Metrics are more than invaluable when you run a website: it’s an absolute necessity to measure usage. One of the most fundamental metrics is gauging how people interact with the links on your site to navigate their way through it. Nevertheless, it’s a data point that many webmasters don’t always pay the right amount of attention to.

Referring to Google Analytics may yield some information. But more specific and valuable information is available by taking some very basic steps with a program that focuses on what links your site visitors are using the most—Google Tag Manager.

Google Tag Manager helps webmasters maintain all their tracking codes in a centralized area. It’s the surest way to gain insight into how users behave while interacting with your website. You can glean this information by tracking both external and internal links.

Tracking external links

Finding out where your site visitors go once they leave your site is just as important as knowing where they’re going on your site. Data on external links can help webmasters design their pages by suggesting the best presentation and locations of links and anchor texts to lure them to click. It can also help with driving traffic toward your business’s social media presence, or even better your relationship with partners in affiliate programs by improving traffic to their sites.

In Google Tag Manager, it’s extremely easy to set up an external click mechanism. Set up an event that gets triggered whenever users click on a link that doesn’t include your domain. The target URL gets tracked through to Google Analytics as an event.

Setting this tracking up involves the Trigger and Tag Configurations in Google Tag Manager.
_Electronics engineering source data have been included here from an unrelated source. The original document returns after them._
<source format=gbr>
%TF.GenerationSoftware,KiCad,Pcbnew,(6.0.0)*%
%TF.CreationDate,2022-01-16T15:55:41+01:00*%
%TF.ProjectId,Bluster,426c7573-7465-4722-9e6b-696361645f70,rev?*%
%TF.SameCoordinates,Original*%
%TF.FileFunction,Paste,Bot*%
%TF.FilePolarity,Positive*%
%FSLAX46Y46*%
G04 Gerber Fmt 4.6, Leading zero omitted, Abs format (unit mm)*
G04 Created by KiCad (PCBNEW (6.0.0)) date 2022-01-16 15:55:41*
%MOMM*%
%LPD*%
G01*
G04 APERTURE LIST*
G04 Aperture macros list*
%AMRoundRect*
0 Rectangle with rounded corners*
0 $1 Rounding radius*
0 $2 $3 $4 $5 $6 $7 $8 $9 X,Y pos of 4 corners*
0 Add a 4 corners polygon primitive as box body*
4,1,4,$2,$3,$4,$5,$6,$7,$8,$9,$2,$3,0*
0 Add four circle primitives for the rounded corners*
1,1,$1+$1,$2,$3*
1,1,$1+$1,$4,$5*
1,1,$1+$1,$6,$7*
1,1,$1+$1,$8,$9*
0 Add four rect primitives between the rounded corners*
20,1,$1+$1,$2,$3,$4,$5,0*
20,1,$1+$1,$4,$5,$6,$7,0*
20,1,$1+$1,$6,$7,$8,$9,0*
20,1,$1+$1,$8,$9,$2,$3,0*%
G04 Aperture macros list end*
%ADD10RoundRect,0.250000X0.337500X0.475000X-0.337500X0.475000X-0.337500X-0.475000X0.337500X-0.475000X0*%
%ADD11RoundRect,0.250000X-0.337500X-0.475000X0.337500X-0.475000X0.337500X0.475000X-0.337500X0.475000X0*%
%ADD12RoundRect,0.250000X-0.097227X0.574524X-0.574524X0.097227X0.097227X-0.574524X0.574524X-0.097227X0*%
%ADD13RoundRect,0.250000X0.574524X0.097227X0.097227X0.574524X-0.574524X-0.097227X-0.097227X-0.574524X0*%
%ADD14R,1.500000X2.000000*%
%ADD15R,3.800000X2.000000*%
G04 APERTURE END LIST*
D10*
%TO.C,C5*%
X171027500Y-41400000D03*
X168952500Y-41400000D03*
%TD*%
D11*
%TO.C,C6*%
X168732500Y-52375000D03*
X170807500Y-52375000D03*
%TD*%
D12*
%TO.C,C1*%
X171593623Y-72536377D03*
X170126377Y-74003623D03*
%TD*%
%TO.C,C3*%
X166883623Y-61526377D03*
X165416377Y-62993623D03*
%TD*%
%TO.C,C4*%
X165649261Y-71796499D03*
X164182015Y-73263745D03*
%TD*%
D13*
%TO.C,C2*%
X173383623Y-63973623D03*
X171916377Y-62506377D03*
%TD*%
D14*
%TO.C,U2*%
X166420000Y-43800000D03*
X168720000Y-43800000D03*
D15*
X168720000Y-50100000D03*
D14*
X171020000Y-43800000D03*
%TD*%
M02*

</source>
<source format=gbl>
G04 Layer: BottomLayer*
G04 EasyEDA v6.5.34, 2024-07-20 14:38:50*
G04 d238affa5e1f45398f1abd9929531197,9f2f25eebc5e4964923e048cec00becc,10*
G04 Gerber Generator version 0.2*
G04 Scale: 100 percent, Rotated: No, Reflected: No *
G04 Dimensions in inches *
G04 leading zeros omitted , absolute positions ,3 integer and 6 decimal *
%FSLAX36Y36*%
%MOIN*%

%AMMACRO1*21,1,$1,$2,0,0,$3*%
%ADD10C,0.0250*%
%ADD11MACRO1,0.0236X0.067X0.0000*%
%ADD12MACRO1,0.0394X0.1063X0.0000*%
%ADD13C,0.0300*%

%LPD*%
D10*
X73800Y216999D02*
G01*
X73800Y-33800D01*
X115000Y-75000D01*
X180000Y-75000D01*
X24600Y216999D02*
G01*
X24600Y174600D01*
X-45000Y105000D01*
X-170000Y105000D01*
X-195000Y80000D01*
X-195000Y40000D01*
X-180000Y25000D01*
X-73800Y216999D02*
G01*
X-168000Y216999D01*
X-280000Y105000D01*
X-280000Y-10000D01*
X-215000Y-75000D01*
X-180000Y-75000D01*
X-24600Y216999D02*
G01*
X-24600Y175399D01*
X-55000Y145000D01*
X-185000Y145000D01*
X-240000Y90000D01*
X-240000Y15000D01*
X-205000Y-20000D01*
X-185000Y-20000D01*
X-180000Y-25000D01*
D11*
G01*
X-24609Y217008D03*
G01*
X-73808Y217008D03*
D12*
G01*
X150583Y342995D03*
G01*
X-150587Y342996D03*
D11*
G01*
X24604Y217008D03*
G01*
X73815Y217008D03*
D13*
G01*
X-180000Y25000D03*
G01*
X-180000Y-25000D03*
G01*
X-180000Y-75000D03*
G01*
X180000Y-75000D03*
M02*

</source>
1. Navigate to the Trigger Configuration page.

2. Click on the circle icon in the middle of the window to create the trigger and name it accordingly.

3. Set Trigger Type to “Click — Just Links.”
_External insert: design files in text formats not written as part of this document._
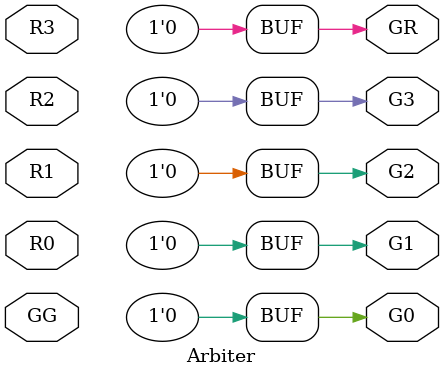
<source format=v>
module Arbiter
    #(parameter DIRECTION = 0)
    (
    //child side
    input R0,
    input R1,
    input R2,
    input R3,

    output reg G0,
    output reg G1,
    output reg G2,
    output reg G3,

    //parent side
    input GG, //group grant
    output reg GR //group request
);

initial begin
    G0 = 0;
    G1 = 0;
    G2 = 0;
    G3 = 0;
    GR = 0;
end

if(DIRECTION) begin
    assign GR = R0 | R1 | R2 | R3;
    assign G0 = GG & ~R3 & ~R2 & ~R1 & R0;
    assign G1 = GG & ~R3 & ~R2 & R1;
    assign G2 = GG & ~R3 & R2;
    assign G3 = GG & R3;
end
else begin
    assign GR = R0 | R1 | R2 | R3;
    assign G0 = GG & R0;
    assign G1 = GG & !R0 & R1;
    assign G2 = GG & !R0 & !R1 & R2;
    assign G3 = GG & !R0 & !R1 & !R2 & R3;
end

endmodule

</source>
4. Set Trigger Firing to “Some Link Clicks.”

5. Using the drop-down menus, set up the trigger to fire when the event happens with these criteria:

      – “Click URL” + “does not contain” + (yourdomain.com)

6. Back out of the Triggers page and choose the Tags option, directly above it.
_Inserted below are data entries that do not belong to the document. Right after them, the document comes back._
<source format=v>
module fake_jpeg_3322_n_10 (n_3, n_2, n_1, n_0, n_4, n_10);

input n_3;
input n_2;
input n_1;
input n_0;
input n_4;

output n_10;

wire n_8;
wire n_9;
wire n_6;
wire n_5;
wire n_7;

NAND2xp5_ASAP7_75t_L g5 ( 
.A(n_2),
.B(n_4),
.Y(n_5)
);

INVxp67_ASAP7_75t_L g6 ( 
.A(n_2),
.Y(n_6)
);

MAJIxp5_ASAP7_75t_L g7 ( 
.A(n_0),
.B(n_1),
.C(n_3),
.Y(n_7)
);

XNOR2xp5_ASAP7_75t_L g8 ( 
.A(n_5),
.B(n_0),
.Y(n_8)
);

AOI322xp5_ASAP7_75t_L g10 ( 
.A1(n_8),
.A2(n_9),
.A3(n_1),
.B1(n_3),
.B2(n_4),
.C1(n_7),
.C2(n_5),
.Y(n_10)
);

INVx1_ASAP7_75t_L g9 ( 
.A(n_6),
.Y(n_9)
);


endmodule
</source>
7. Create a new Tag, calling it “Event: Outbound Clicks,” or something else that’s easily identifiable.

8. Under “Choose tag type,” select “Google Analytics: Universal Analytics.”

9. Set the Track Type to “Event.”

10. Under the “Event Tracking Parameters” heading, set the fields with the following parameters:

      – Category: external link

      – Action: link click

      – Label: {{Click URL}}

11. Save and exit.

The event will now track clicks on external links on your site.

Tracking internal links

Keeping tabs on your site’s internal link usage provides keen visibility on how strong your user experience is, especially when used side-by-side with other metrics like stickiness, visit length, scroll tracking, and more.

The process for tracking in Google Tag Manager is similar to that of external links, with some key differences. Steps 1 through 4 are the same, but since you’ll be monitoring your own site, you’ll handle Step 5 in the External section differently. Instead of firing up an event for visits outside your site, the proper setup would be:

      – “Click URL” + “contains” + (yourdomain.com)

Setting up the Tag comprises of the same process as outlined in Steps 6 through 10 above.

As a final step, you’ll set up a “Value” field. This field is your secret weapon in internal link tracking. You can enter a basic {{Click Link}} value, which will display what the link actually went to—a blog, a product page, or something else. You can get more specific with a {{Click Element}} variable, which will display whether the link was located in the header, body, sidebar, footer, or any other HTML element of the site.

You have a lot of options with the “Value” field, and the number can be head-spinning without proper organization. Keep track of all the pages and elements of your site and think carefully about what values will be most meaningful to you.